Dokmai Garden aims at imparting knowledge about the nature of northern Thailand. We believe education is the way to a happier world. Here is another interesting article about Thai education. We thank Khun Voranai at Bangkok Post for being brave and frank.

5 Comments leave one →
  1. Martina permalink
    January 3, 2011 11:38 PM

    Hey Eric!
    what a good post! people should realise that trees are not here to support our signs, lamps etc. but helping to produce oxygen to support all of the life on our planet.

    • January 4, 2011 9:08 AM

      Dear Martina,

      So good to hear from you. Everyone: this is Martina who has a British education as a tree surgeon. She and Don Cox are the only people trusted to touch our trees.

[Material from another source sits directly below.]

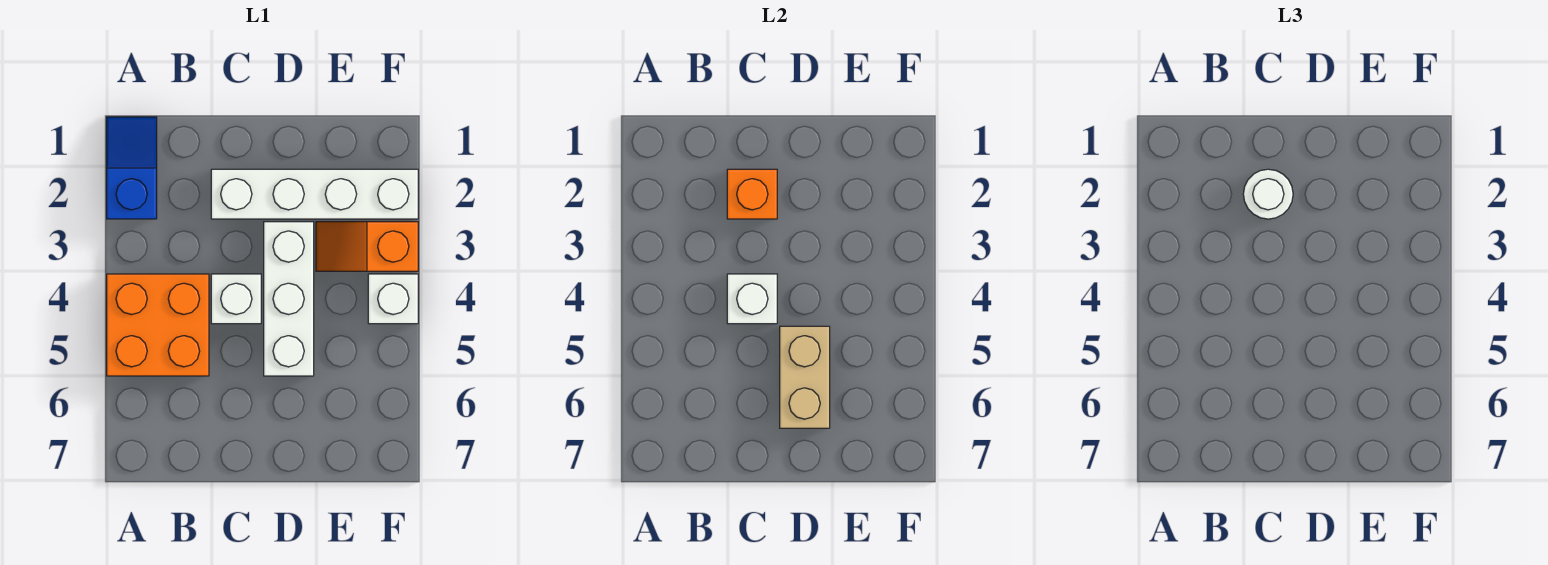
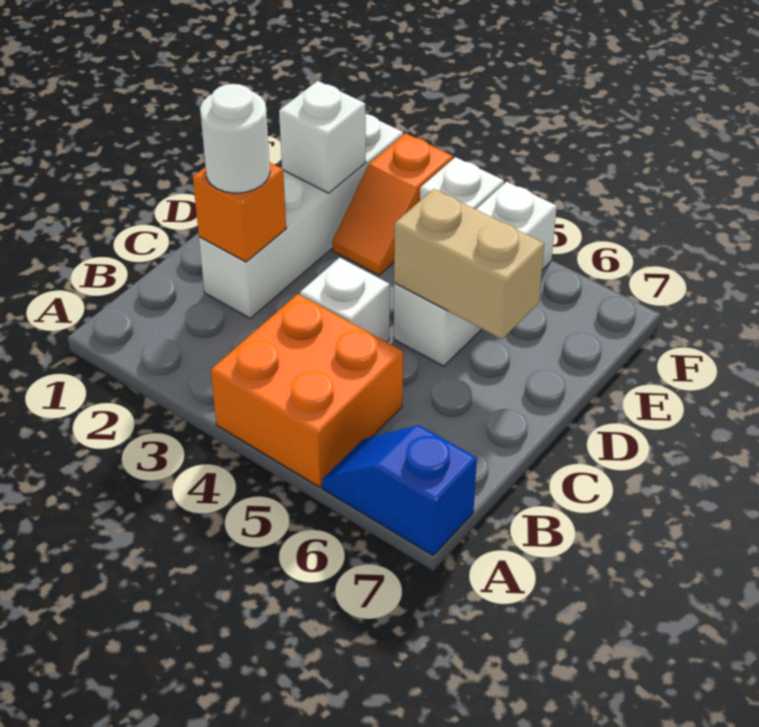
blue 1x2 slope [107,117,157,219] -> blue 1x2 slope moved to [322,425,477,555]
white 1x1 brick [727,274,777,324] -> white 1x1 brick moved to [279,81,366,193]
white 1x3 brick [264,222,314,376] -> white 1x3 brick turned to [394,182,557,366]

      About oxygen, yes, they do produce, but the roots consume, and when they die the oxygen needed for degradation is quite substantial. I think the latest suggestion from the ecologists is that we have to thank the cyanobacteria for the original oxygen a few billion years ago, and they did not degrade quickly because when they died they sank to the bottom of the oceans. If anyone has the latest research on this matter, please share!

      Eric & Kate

  2. January 11, 2011 8:19 PM

    Two years ago I travelled north out of Amphoe Muang, Sakhorn Nakhorn in the general direction of Udorn Ratchatani.
    In the Phu Phan Mountain Range there is an ancient Khmer style, unfinished temple like building which looks down on the city from afar. To get there one must walk up a long flight of steps and the road leading ther passes a house festooned with these “Pra Jesu” black and yellow signs.

    • January 11, 2011 11:06 PM

      Dear Ricky,

      These signs are well spread in Thailand. We went to northeastern Nan province where Hmong people have eradicated many forests and replaced them with corn. A few solitary trees remain along the backroads, and they carry the black and yellow Jesus signs too. Maybe we should schedule an educational effort with the Thai road authorities within the UN year of the Forests? It is the disrespect for life that opens for clear cutting. People who care for single trees would never allow forest eradication.

  3. February 19, 2013 4:12 AM

    I would have to agree, not only is it harmful towards the tree but it is also aesthetically, unpleasing.